------ FRAGMENTO DEL DOCUMENTO ------

No soy capitán, ni siquiera marinero de ninguna embarcación. Solo soy un educador ambiental que este verano, a bordo de la Blancazul, intenta mostrar la gran biodiversidad que albergan nuestros mares. Hablamos de la importancia de la posidonia oceánica; del secreto y misterioso nido de la tortuga boba que, en breve, eclosionará en Mojácar; de las diferentes especies de cetáceos que nadan en nuestras aguas... Hablamos de salinas, de bosques costeros, de piratas en el Mar de Alborán; del cambio climático, de microplásticos y de nuestra ceguera.
El objetivo es que las familias, la ciudadanía, descubran, conozcan y valoren los ecosistemas y las especies que nos llevan acompañando, alimentando y protegiendo desde que decidimos asentarnos en estas costas. Si conseguimos enseñarlos a mirar, despertar su curiosidad, habremos conseguido lo más difícil. El resto ya depende de cada uno.

------ DATOS PROPORCIONADOS ------

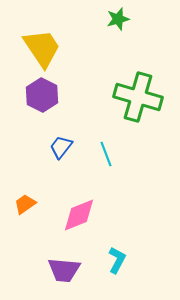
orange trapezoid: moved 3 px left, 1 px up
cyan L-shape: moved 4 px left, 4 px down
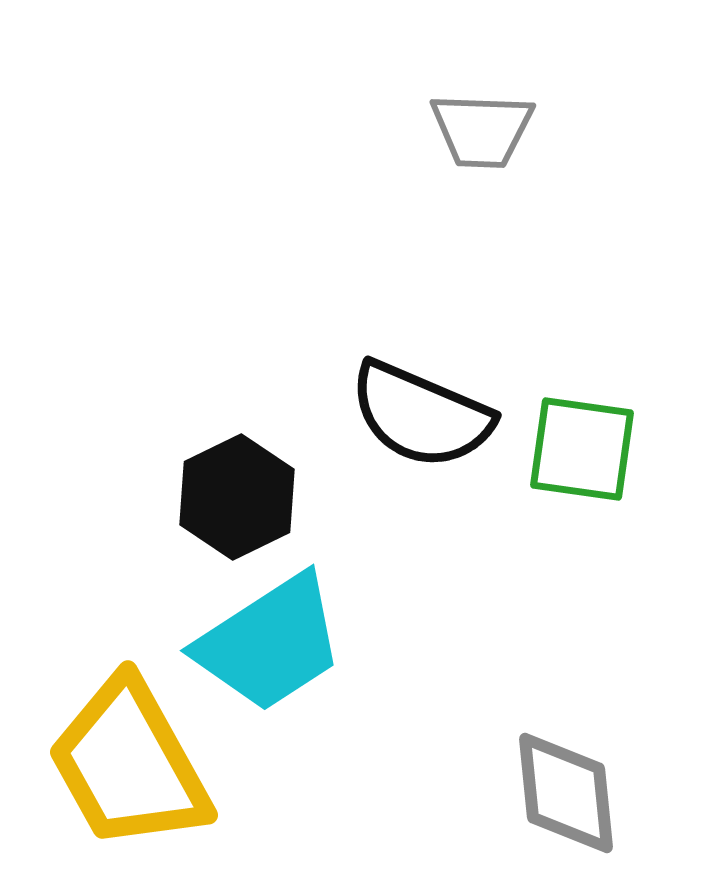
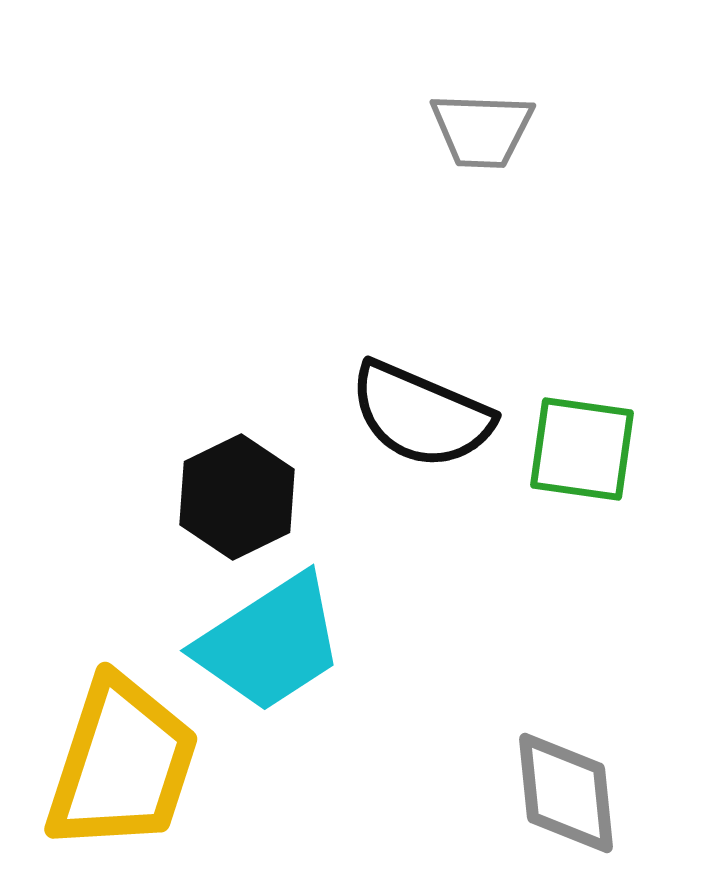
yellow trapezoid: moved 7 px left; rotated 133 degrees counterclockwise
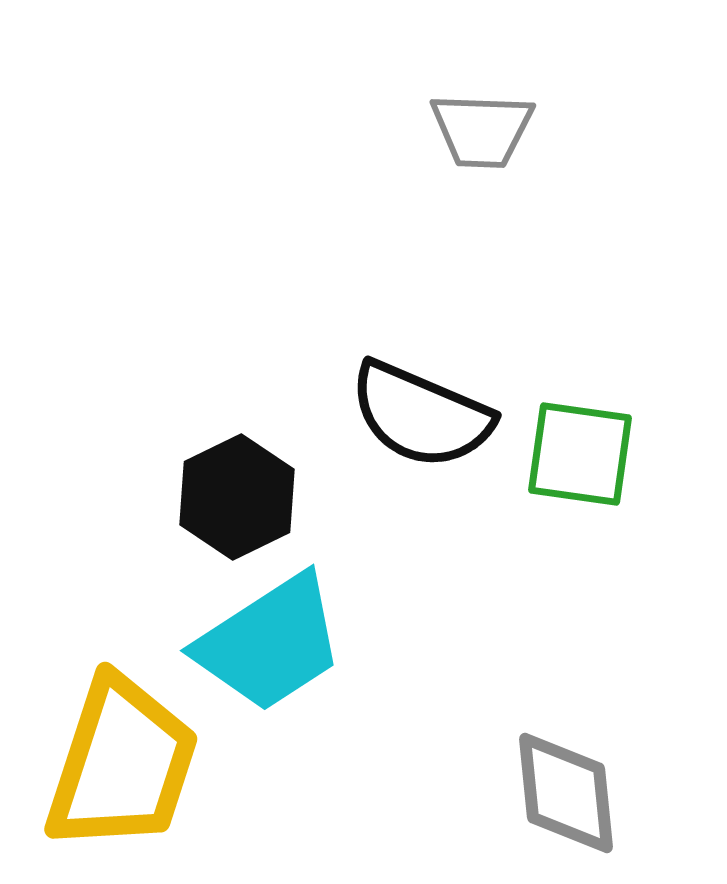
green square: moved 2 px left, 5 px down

------
------ DATOS PROPORCIONADOS ------

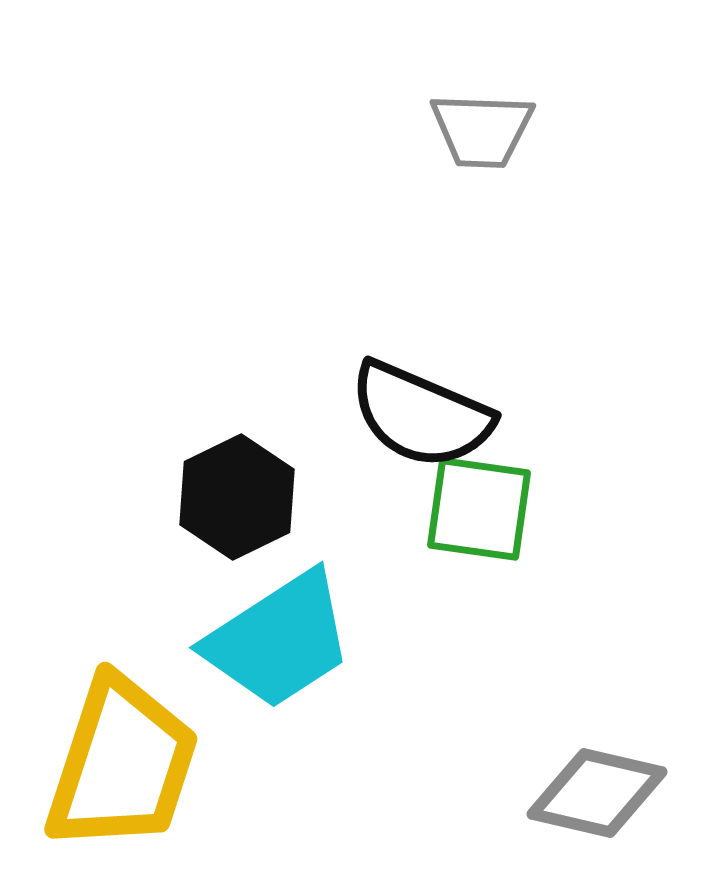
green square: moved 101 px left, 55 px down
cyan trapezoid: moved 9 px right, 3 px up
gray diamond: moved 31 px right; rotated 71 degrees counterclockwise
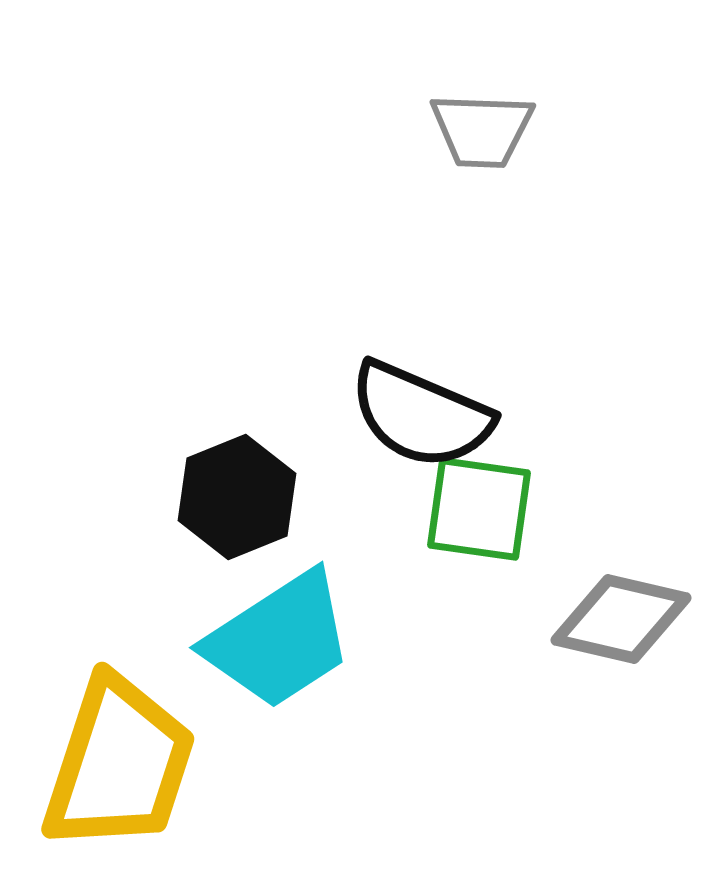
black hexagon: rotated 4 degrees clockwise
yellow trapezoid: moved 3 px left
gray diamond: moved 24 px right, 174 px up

------

◆ TAREA PROPUESTA
Contesta estas preguntas sobre el texto de la Blancazul:
1. ¿En qué localidad eclosionará en breve el nido de la tortuga boba?
2. ¿En qué mar se sitúan los piratas de los que se habla?
3. ¿Quiénes deben descubrir, conocer y valorar los ecosistemas y las especies, según el objetivo que se expone?
Para responder, utiliza únicamente el texto sobre la Blancazul.

◆ RESPUESTA
1. En Mojácar.
2. En el Mar de Alborán.
3. Las familias, la ciudadanía.